While Polylactic acid (PLA) is extensively employed in biomedical applications, the stereochemical divergence in degradation mechanisms between its optical isomers remains a critical factor for clinical safety and material stability. This study presents a comprehensive comparative analysis of bulk and surface erosion mechanisms by simultaneously evaluating the long-term physicochemical property changes of 2D PLA films and the morphological degradation behavior of 3D PLA microparticles under accelerated in vitro enzymatic conditions utilizing Proteinase K and Lipase. Mechanical, thermal, and molecular monitoring of the films revealed that semi-crystalline Poly-L-lactic acid (PLLA) experiences water penetration into sparse amorphous regions, triggering internal chain cleavage and bulk erosion.
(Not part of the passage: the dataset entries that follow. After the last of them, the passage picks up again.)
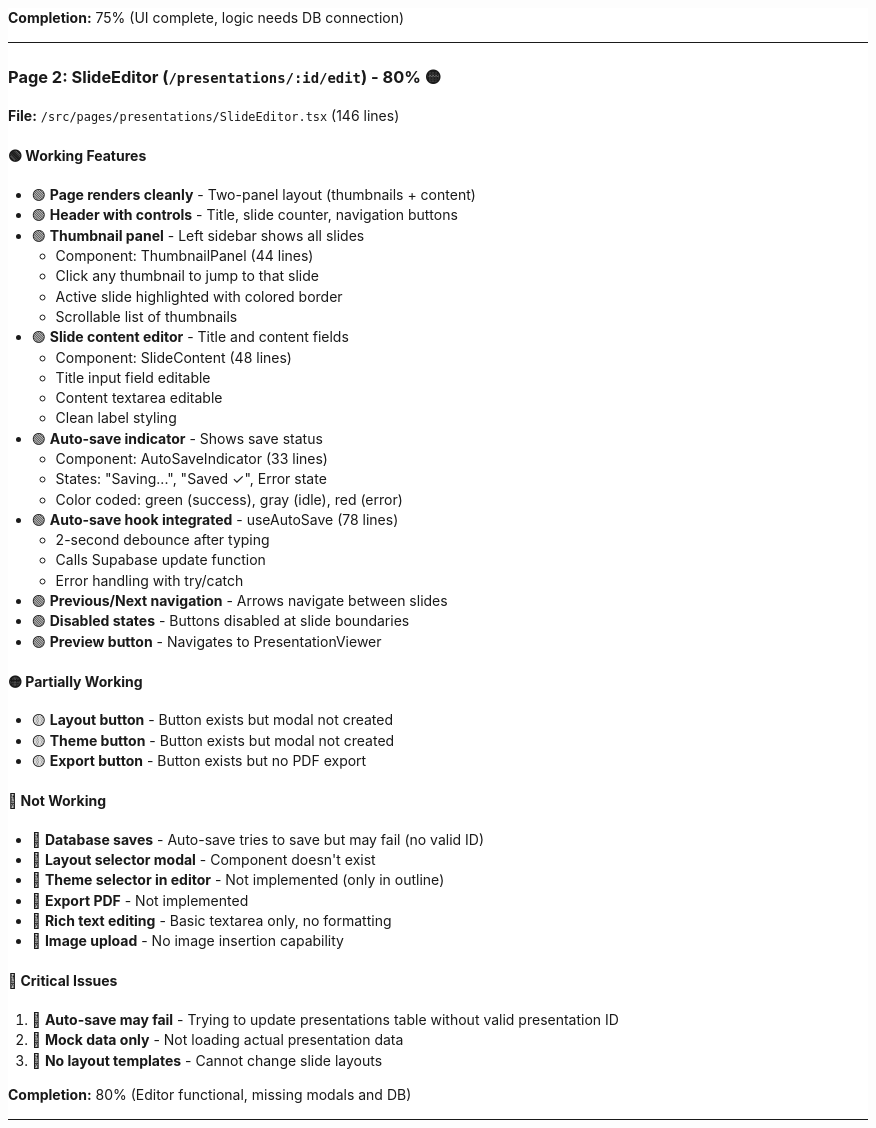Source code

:**Completion:** 75% (UI complete, logic needs DB connection)

---

### Page 2: SlideEditor (`/presentations/:id/edit`) - 80% 🟡

**File:** `/src/pages/presentations/SlideEditor.tsx` (146 lines)

#### 🟢 Working Features
- 🟢 **Page renders cleanly** - Two-panel layout (thumbnails + content)
- 🟢 **Header with controls** - Title, slide counter, navigation buttons
- 🟢 **Thumbnail panel** - Left sidebar shows all slides
  - Component: ThumbnailPanel (44 lines)
  - Click any thumbnail to jump to that slide
  - Active slide highlighted with colored border
  - Scrollable list of thumbnails
- 🟢 **Slide content editor** - Title and content fields
  - Component: SlideContent (48 lines)
  - Title input field editable
  - Content textarea editable
  - Clean label styling
- 🟢 **Auto-save indicator** - Shows save status
  - Component: AutoSaveIndicator (33 lines)
  - States: "Saving...", "Saved ✓", Error state
  - Color coded: green (success), gray (idle), red (error)
- 🟢 **Auto-save hook integrated** - useAutoSave (78 lines)
  - 2-second debounce after typing
  - Calls Supabase update function
  - Error handling with try/catch
- 🟢 **Previous/Next navigation** - Arrows navigate between slides
- 🟢 **Disabled states** - Buttons disabled at slide boundaries
- 🟢 **Preview button** - Navigates to PresentationViewer

#### 🟡 Partially Working
- 🟡 **Layout button** - Button exists but modal not created
- 🟡 **Theme button** - Button exists but modal not created
- 🟡 **Export button** - Button exists but no PDF export

#### 🔴 Not Working
- 🔴 **Database saves** - Auto-save tries to save but may fail (no valid ID)
- 🔴 **Layout selector modal** - Component doesn't exist
- 🔴 **Theme selector in editor** - Not implemented (only in outline)
- 🔴 **Export PDF** - Not implemented
- 🔴 **Rich text editing** - Basic textarea only, no formatting
- 🔴 **Image upload** - No image insertion capability

#### 🚩 Critical Issues
1. 🚩 **Auto-save may fail** - Trying to update presentations table without valid presentation ID
2. 🚩 **Mock data only** - Not loading actual presentation data
3. 🚩 **No layout templates** - Cannot change slide layouts

**Completion:** 80% (Editor functional, missing modals and DB)

---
This disproportionate degradation drastically increased the overall crystallinity of PLLA (up to 60.3%), ultimately resulting in a sudden and catastrophic brittle fracture. In contrast, the random distribution of enantiomers in amorphous Poly-D,L-lactic acid (PDLLA) suppresses crystallization, promoting a steady, linear reduction in mechanical properties without sudden structural failure, which is indicative of a controlled surface erosion process. Concurrently, morphological analyses via Scanning Electron Microscopy (SEM) and 3D Micro-Computed Tomography (MicroCT) on polymeric microparticles demonstrated that highly crystalline PLLA particles rapidly shattered into sharp, irregular fragments due to the sudden collapse of their internal structure. Alternatively, amorphous PDLLA microparticles featuring a densely packed sub-micron nanoporous sponge network effectively buffered the mechanical stress and enzymatic attack. These nanoporous PDLLA particles eroded uniformly layer-by-layer from the exterior, preserving their spherical integrity, structural convexity, and low aspect ratio throughout the degradation period. Our concurrent evaluations of both films and microparticles definitively prove that the amorphous structural capability of PDLLA, combined with a nanoporous architecture, prevents the generation of sharp, rigid fragments associated with PLLA's bulk erosion. Consequently, PDLLA provides superior morphological retention and a highly stable, biocompatible degradation profile optimally suited for long-term tissue integration.